CI workflows periodically fail fetching configlet (rate limited)

Occasionally the GH CI Actions fail on when running the “fetch configlet” step.

curl fails with an HTTP 403 error but typically succeeds on retry: curl: (22) The requested URL returned error: 403.

I discussed this with @BethanyG and we believe this is likely caused by a GH Rate Limit Exceeded error. (Yes, a rate limit response ought to be 427 but it appears GH uses 403. This is not an Exercism-specific bug with the response codes.)

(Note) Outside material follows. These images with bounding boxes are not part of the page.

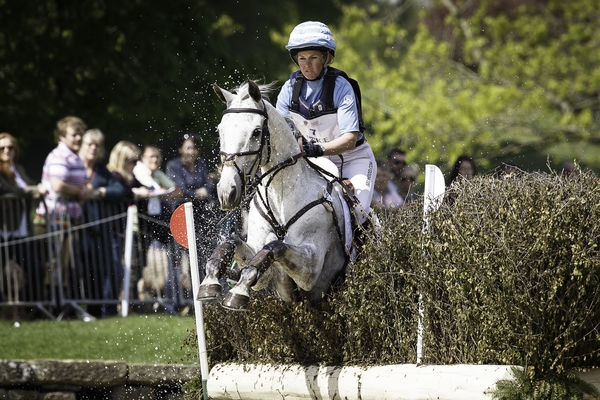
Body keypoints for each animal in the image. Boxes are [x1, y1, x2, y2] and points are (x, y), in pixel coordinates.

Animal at [197, 79, 352, 310]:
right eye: (220, 130)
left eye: (256, 132)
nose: (226, 193)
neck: (280, 195)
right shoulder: (269, 273)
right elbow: (231, 243)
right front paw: (210, 281)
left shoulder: (312, 267)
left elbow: (274, 247)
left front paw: (237, 293)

Some viable options here are listed below. If you just want my thoughts on what’s the best for now, skip to the last bullet :slight_smile:

  • Do nothing. Maintain the current state. Typically this means having a maintainer manually retry the step.
  • Implement rate limiting across repo CIs. I’m not familiar with GH actions but I suspect synchronizing data across repo actions may be … tricky.
  • Cache the configlet somewhere off GH. This would involve running an additional service/cache, which is an “expensive” route.
  • Change the “fetch” pull model to a push model. e.g. on a configlet update, push the new configlet to all the repos. This avoids the whole rate limit issue but means changes to the configlet requires pushing a bunch of PRs and shepherding those across a large number (60? 150?) of repos.
  • Add retry logic (e.g. 3 retries, exponential backoffs with jitter, etc; or, parse the response and see if the response contains a “try again in N seconds”) to the “fetch configlet” logic. This isn’t a perfect solution as it will simply fail again, and harder, if we’re consistently running near the limit. However, if we only occasionally get rate limited, this is a relatively simple and low cost solution.

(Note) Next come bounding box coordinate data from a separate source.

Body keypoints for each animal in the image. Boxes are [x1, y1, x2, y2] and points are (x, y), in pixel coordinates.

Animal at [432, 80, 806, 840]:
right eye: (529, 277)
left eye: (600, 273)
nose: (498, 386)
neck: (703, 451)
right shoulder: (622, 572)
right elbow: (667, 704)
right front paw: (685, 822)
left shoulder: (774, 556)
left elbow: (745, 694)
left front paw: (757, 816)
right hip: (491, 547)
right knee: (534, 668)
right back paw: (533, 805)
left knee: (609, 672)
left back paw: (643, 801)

Tagging @ErikSchierboom @kytrinyx for thoughts.

1 Like

We have retrying built-in: github-actions/fetch-configlet at main · exercism/github-actions · GitHub

I don’t see us passing in a GitHub token though. Maybe that is something that we could try? It would be great if someone could check if that makes any difference.

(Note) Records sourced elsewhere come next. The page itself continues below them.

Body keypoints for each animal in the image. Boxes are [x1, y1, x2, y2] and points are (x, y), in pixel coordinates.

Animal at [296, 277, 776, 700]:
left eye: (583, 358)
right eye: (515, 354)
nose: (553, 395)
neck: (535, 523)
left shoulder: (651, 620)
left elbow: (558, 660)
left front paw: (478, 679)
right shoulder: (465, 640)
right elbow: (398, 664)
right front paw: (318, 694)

Could efficacy not be tested by creating a dummy repo and spamming PRs at it?

I think I encountered this same issue.

It should be easy to test, as github responses contain rate limit headers

I’ve also seen this sometimes, and not just with configlet. I believe we should make fetch-configlet use a token.

Another possibility is using actions/cache, but I’d argue against that for now. It’d be slightly more complex, and it doesn’t address the root problem - there might be enough cache misses that we still end up hitting rate limits.

I’ve opened fetch-configlet: use a token · Issue #101 · exercism/github-actions · GitHub

3 Likes

We’ve merged a commit that should have fixed this.

Please let us know if you see similar failure of fetch-configlet during track CI in the future.

3 Likes